Les gadgets à outrance, les placements produits intrusifs, les belles plantes qui ne servent à rien, les scènes d’action ininterrompues pendant 2 heures, l’humour flegmatique hors contexte et surtout la crédibilité totalement accessoirisée… ce n’est pas exactement mon truc au cinéma. La dernière fois que j’ai vu un James Bond dans une salle, c’était Die another day en 2002 avec Pierce Brosnan. La fois d’avant, c’était Rien que pour vos yeux en 1981 avec Roger Moore. J’avais prévu de bien respecter mon rythme en « dégustant » mon prochain James Bond en 2023.
Une invitation (dans la très belle salle de projection du Royal Monceau) et un ami (fan absolu de la saga) plus tard, je me suis retrouvé vendredi devant SKYFALL et là ça a été un choc. Dès la scène d’ouverture, je comprends que l’ambiance n’est plus aux gadgets. Dès le générique, je réalise qu’il peut se passer n’importe quoi dans les deux heures qui suivent, j’aurai connu les frissons du mariage parfait entre un excellent titre (d’Adèle) et la créativité des images. Jamais un générique ne m’aura autant bouleversé.
Il se trouve que les deux heures qui ont suivi m’ont scotché au siège devant un héros qui sait montrer ses faiblesses, comme j’aime, une réalisation de haute voltige par Sam Mendes qui sait définitivement diriger des acteurs, un Daniel Craig qui semble allier mieux que personne la force (muscles saillants) et les failles (yeux rougis, visage marqué), une James Bond girl française Bérénice Marlohe sculpturale, bouleversante dans une scène qui la voit basculer en un dixième de seconde de la force tranquille à la proie traquée, un méchant Javier Bardem peroxydé jamais ridicule et c’était pas gagné. Il y a ce talent de nous cueillir à chaque fois sur la façon dont le héros va se sortir de situations dont on ne peut pas se sortir.

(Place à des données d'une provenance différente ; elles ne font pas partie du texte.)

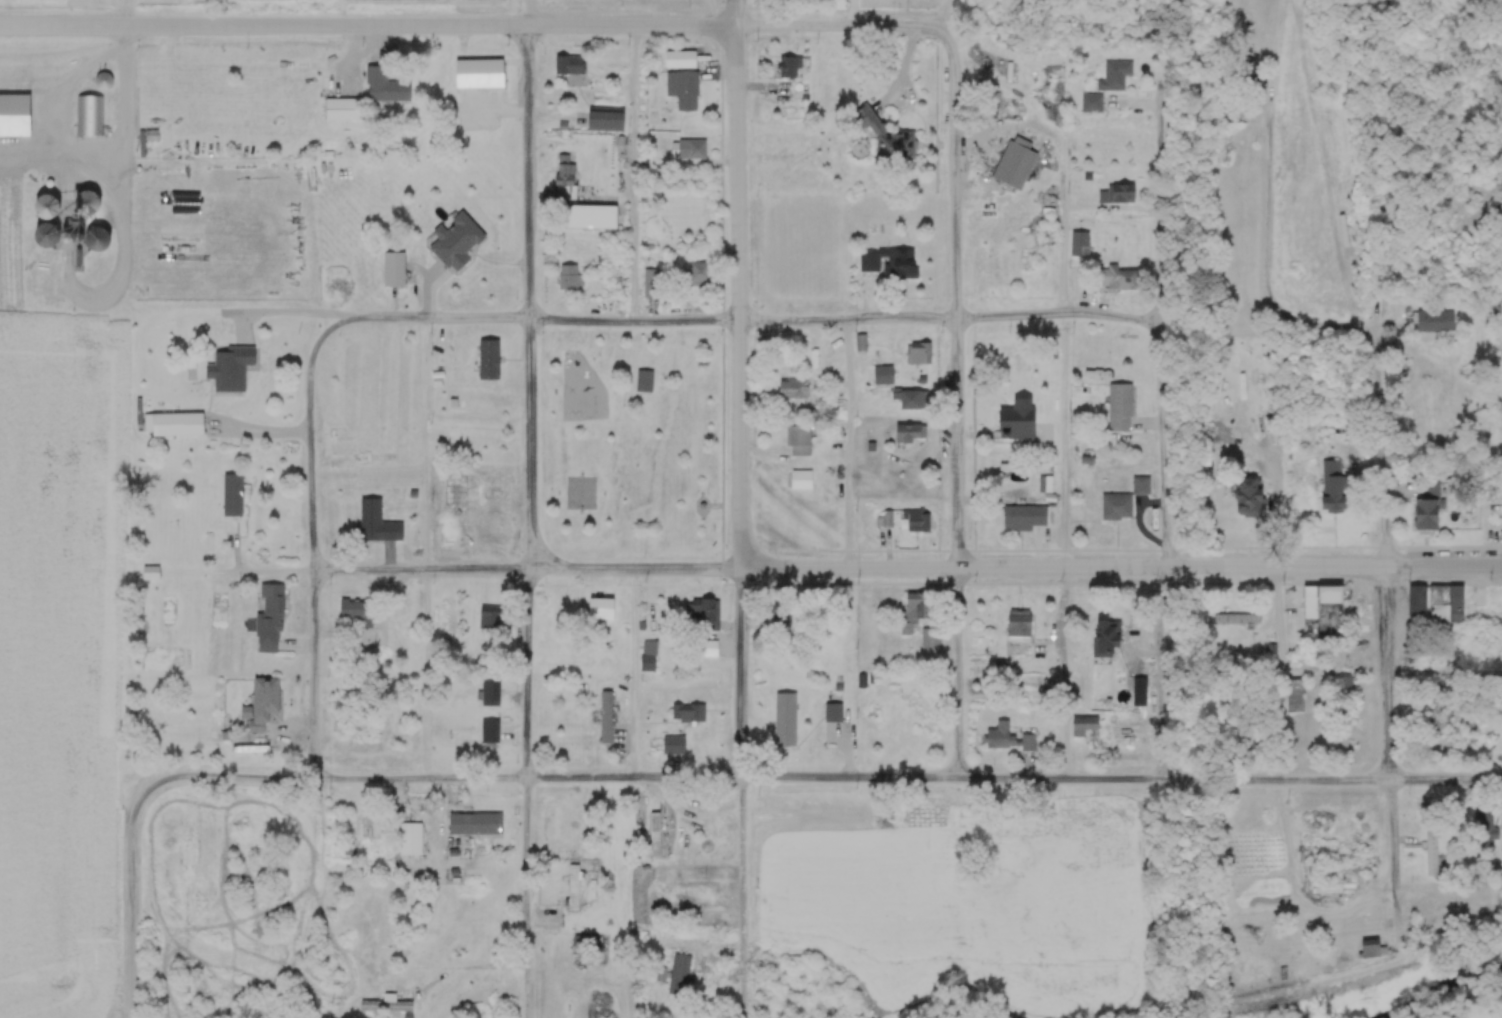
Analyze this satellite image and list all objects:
road: (953, 11)
road: (522, 13)
road: (937, 22)
road: (366, 26)
road: (122, 38)
building: (682, 60)
building: (781, 68)
building: (570, 72)
building: (1117, 74)
building: (105, 82)
building: (387, 87)
road: (1139, 89)
building: (684, 90)
building: (1002, 97)
building: (344, 110)
building: (461, 111)
building: (486, 113)
building: (1231, 113)
building: (89, 117)
building: (867, 118)
building: (595, 120)
road: (1038, 129)
building: (692, 150)
building: (1016, 165)
road: (631, 174)
building: (567, 179)
building: (1125, 194)
building: (90, 202)
building: (52, 208)
road: (1263, 211)
road: (1062, 217)
building: (51, 235)
building: (458, 242)
building: (1081, 244)
building: (891, 263)
building: (396, 269)
building: (699, 274)
building: (570, 277)
building: (1122, 279)
building: (653, 284)
road: (733, 285)
road: (86, 296)
building: (1436, 321)
road: (657, 322)
road: (1416, 327)
building: (920, 353)
building: (1008, 363)
building: (483, 366)
building: (884, 376)
building: (794, 388)
building: (913, 400)
road: (952, 400)
road: (179, 408)
building: (1122, 408)
building: (1021, 418)
building: (176, 425)
building: (909, 435)
building: (801, 436)
park: (629, 444)
road: (1063, 444)
building: (351, 445)
road: (846, 447)
building: (1430, 449)
road: (1155, 452)
building: (803, 480)
building: (1335, 489)
building: (1252, 496)
building: (235, 505)
building: (1118, 507)
building: (1430, 515)
building: (1027, 518)
building: (918, 521)
road: (529, 522)
building: (488, 524)
building: (359, 528)
road: (420, 548)
road: (469, 568)
road: (1120, 569)
road: (1378, 609)
building: (569, 611)
building: (705, 612)
building: (914, 614)
building: (1324, 614)
building: (1442, 618)
building: (361, 619)
building: (271, 620)
building: (1237, 621)
building: (1021, 627)
building: (1108, 638)
building: (932, 640)
building: (650, 653)
road: (310, 667)
road: (631, 673)
road: (1273, 676)
road: (1440, 678)
building: (899, 692)
building: (491, 694)
building: (1297, 696)
building: (1141, 698)
building: (267, 700)
building: (1340, 700)
building: (692, 714)
building: (606, 718)
building: (787, 720)
building: (1438, 722)
building: (1085, 726)
building: (1468, 728)
building: (491, 733)
building: (1246, 741)
road: (735, 771)
road: (826, 778)
building: (574, 822)
building: (477, 824)
building: (1484, 824)
building: (657, 836)
building: (356, 839)
building: (412, 840)
building: (1433, 850)
building: (574, 888)
road: (127, 897)
building: (1445, 900)
building: (1373, 949)
building: (680, 975)
building: (185, 979)
building: (489, 1006)
building: (388, 1007)
building: (201, 1015)

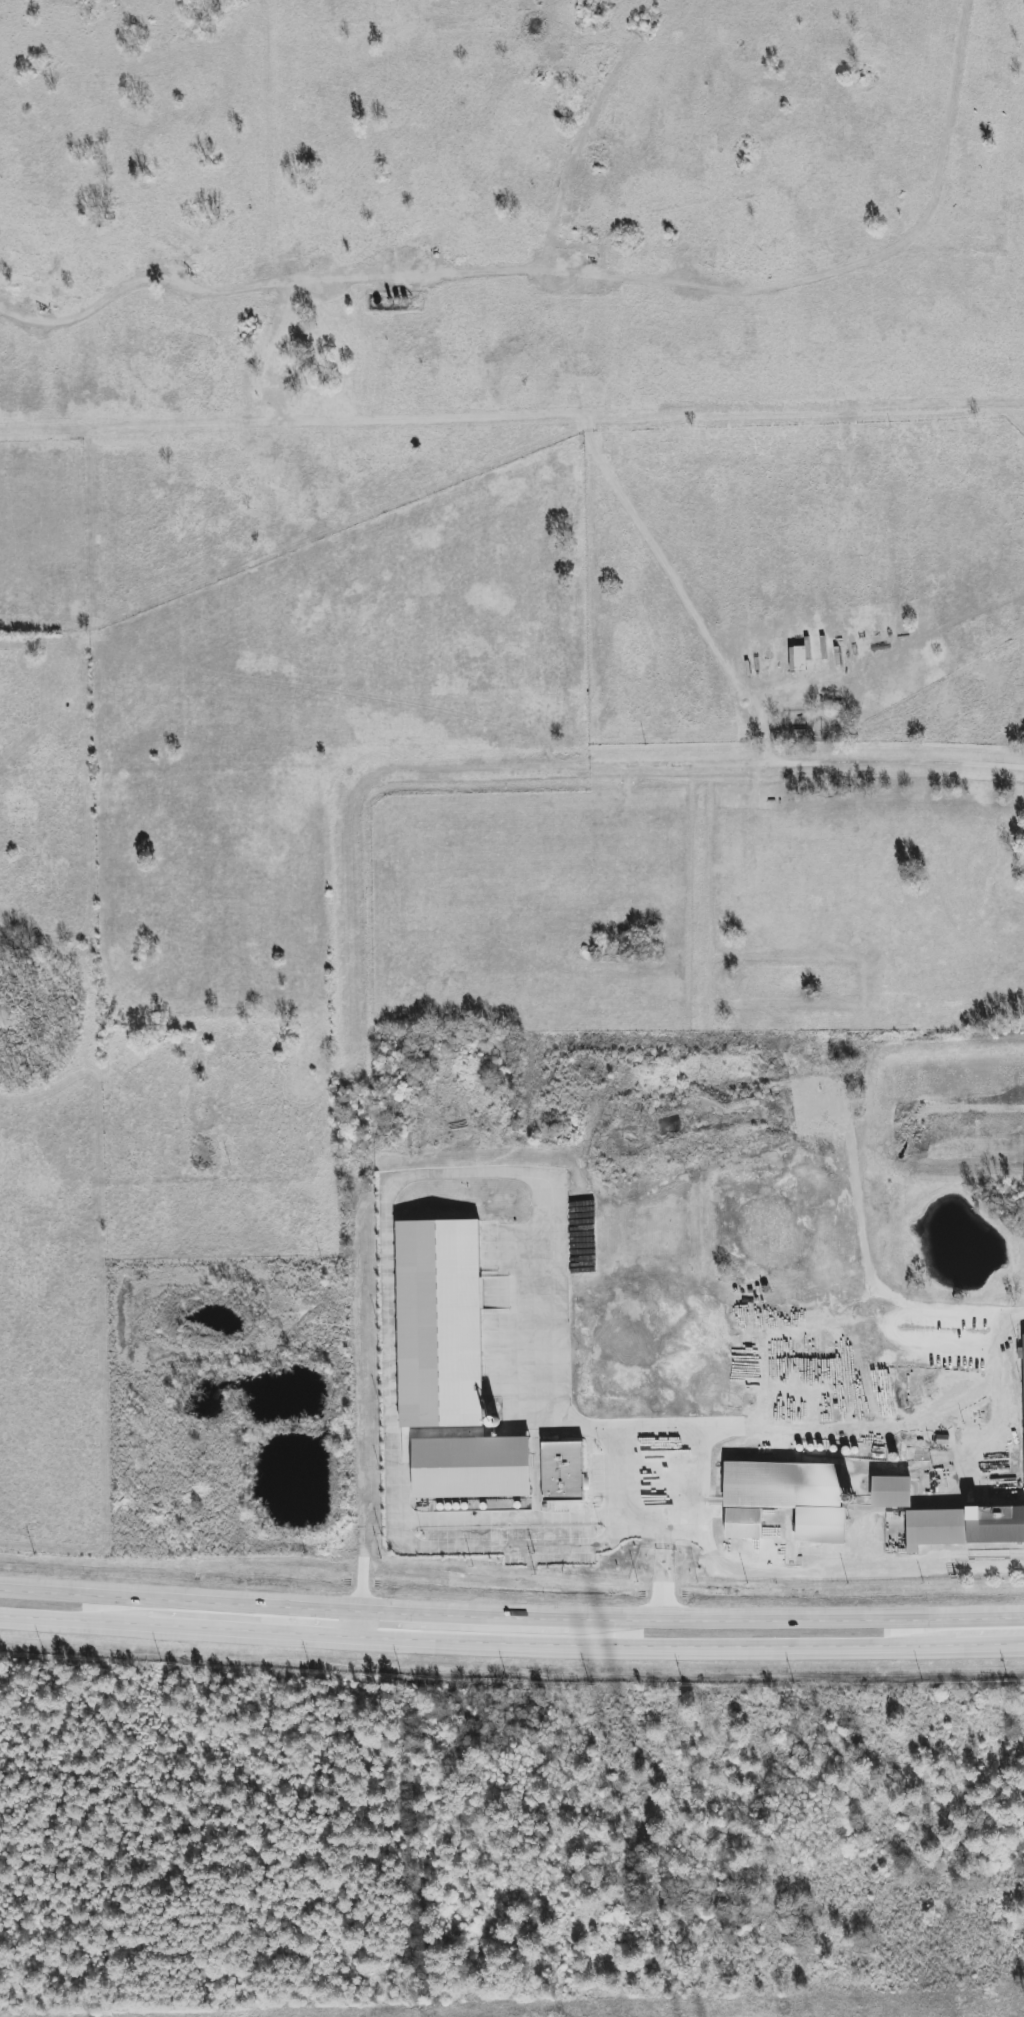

Il reste bien sûr quelques scènes absolument non crédibles (avec notamment un métro dedans), des moments juste sublimement réalisés qui ne servent à rien dans l’intrigue (je pense en particulier à cette tour de Shanghaï à l’ambiance bleutée), des clins d’oeil aux fans de James Bond (sans doute un peu perturbés) que même un résistant comme moi voit passer en mode un peu lourdingue.
Sans être sensible à la mythologie James Bond, j’ai été embarqué tout en me demandant comment les accros pouvaient réagir devant un film aussi différent mais central dans la saga. A lire William et Cyrille, je comprends que les avis varient et que tout le monde s’accorde sur des longueurs que je n’ai pas vu. Mais moi, j’ai envie de remercier Mendès de m’avoir un jour fait plonger dans l’univers d’un héros qui m’avait jusque là tenu à distance.